Search code examples
arraysalgorithmmedian

Finding a median of 2 arrays of the same size - the O(log n) algorithm doesn't yield a correct result


I'm trying to solve the problem of calculating median of merged two sorted arrays of the same size, with distinct elements.

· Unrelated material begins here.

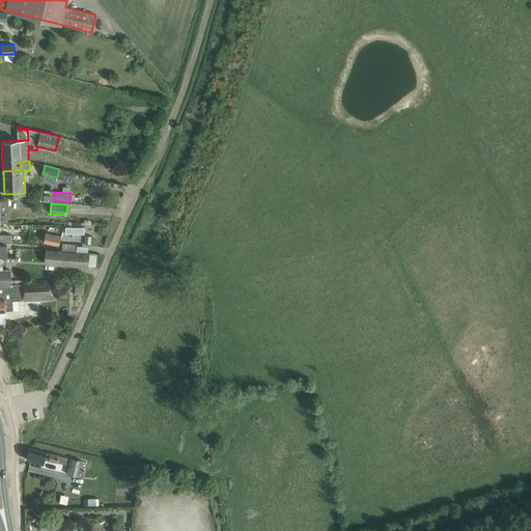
[(59,245),(60,236),(46,233),(44,242),(59,245)]
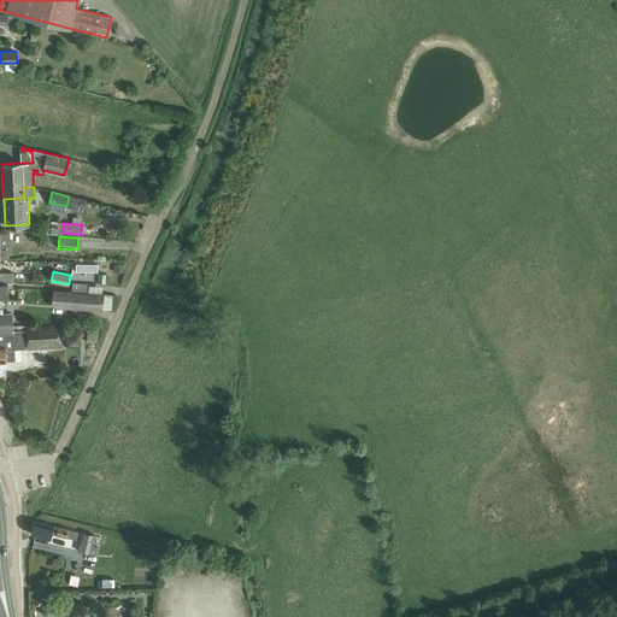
[(0,282),(9,282),(13,282),(13,272),(0,272),(0,282),(0,283),(0,282)]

Source of algorithm: https://www.geeksforgeeks.org/median-of-two-sorted-arrays/ This algorithm is used in several sources over the internet as the O(log n) solution. However I don't think it works for the example I made up.

My counter-example:

We have 2 sorted arrays with no duplicates:

[2,3,12,14] & [1,5,8,9]

Merged sorted array is: a = [1,2,3,5,8,9,12,14] Median: 13/2 = 6.5

Following the algorithm:

Median of [2,3,12,14] is (3+12)/2= 7.5 = m1

Median of [1,5,8,9] is (5+8)/2 = 6.5 = m2

We see m1>m2. So following the algorithm, we consider the first half of first array, and second half of second array. We have a1 = [2,3] and a2 = [8,9].

Now we reached a base case and we have a result of (max(a1[0],a2[0]) + min(a1[1],a2[1]))/2 = 8+3=11/2=5.5 which is clearly not 6.5.

This is the only algorithm I see that has O(log n) solution but it seems flawed. Is there something I'm missing here?


Solution

  • To always give the same result of the first method, the second one must end up with the same numbers in the final iteration.

    For instance, the example provided should lead to 6.5

    [2, 3, 12, 14], [1, 5, 8, 9] → [1, 2, 3, 5, 8, 9, 12, 14] → (5 + 8)/2 → 6.5

    To ensure that, when dividing ranges with even number of elements, you must add the element below are beyond the middle:

    [2, 3, 12, 14], [1, 5, 8, 9] → [2, 3, 12], [5, 8, 9] → [3, 12], [5, 8] → 6.5

    As a matter of fact, the relevant part of the code in the page you linked is this

    int getMedian(int ar1[],  
                  int ar2[], int n)
    {
        // ...
        if (m1 < m2) 
        { 
            if (n % 2 == 0) 
                return getMedian(ar1 + n / 2 - 1,    // <- Note the difference
                                 ar2, n - n / 2 + 1); 
            return getMedian(ar1 + n / 2,            // <-
                             ar2, n - n / 2); 
        } 
    
        if (n % 2 == 0) 
            return getMedian(ar2 + n / 2 - 1,        // The same here
                             ar1, n - n / 2 + 1); 
        return getMedian(ar2 + n / 2,  
                         ar1, n - n / 2);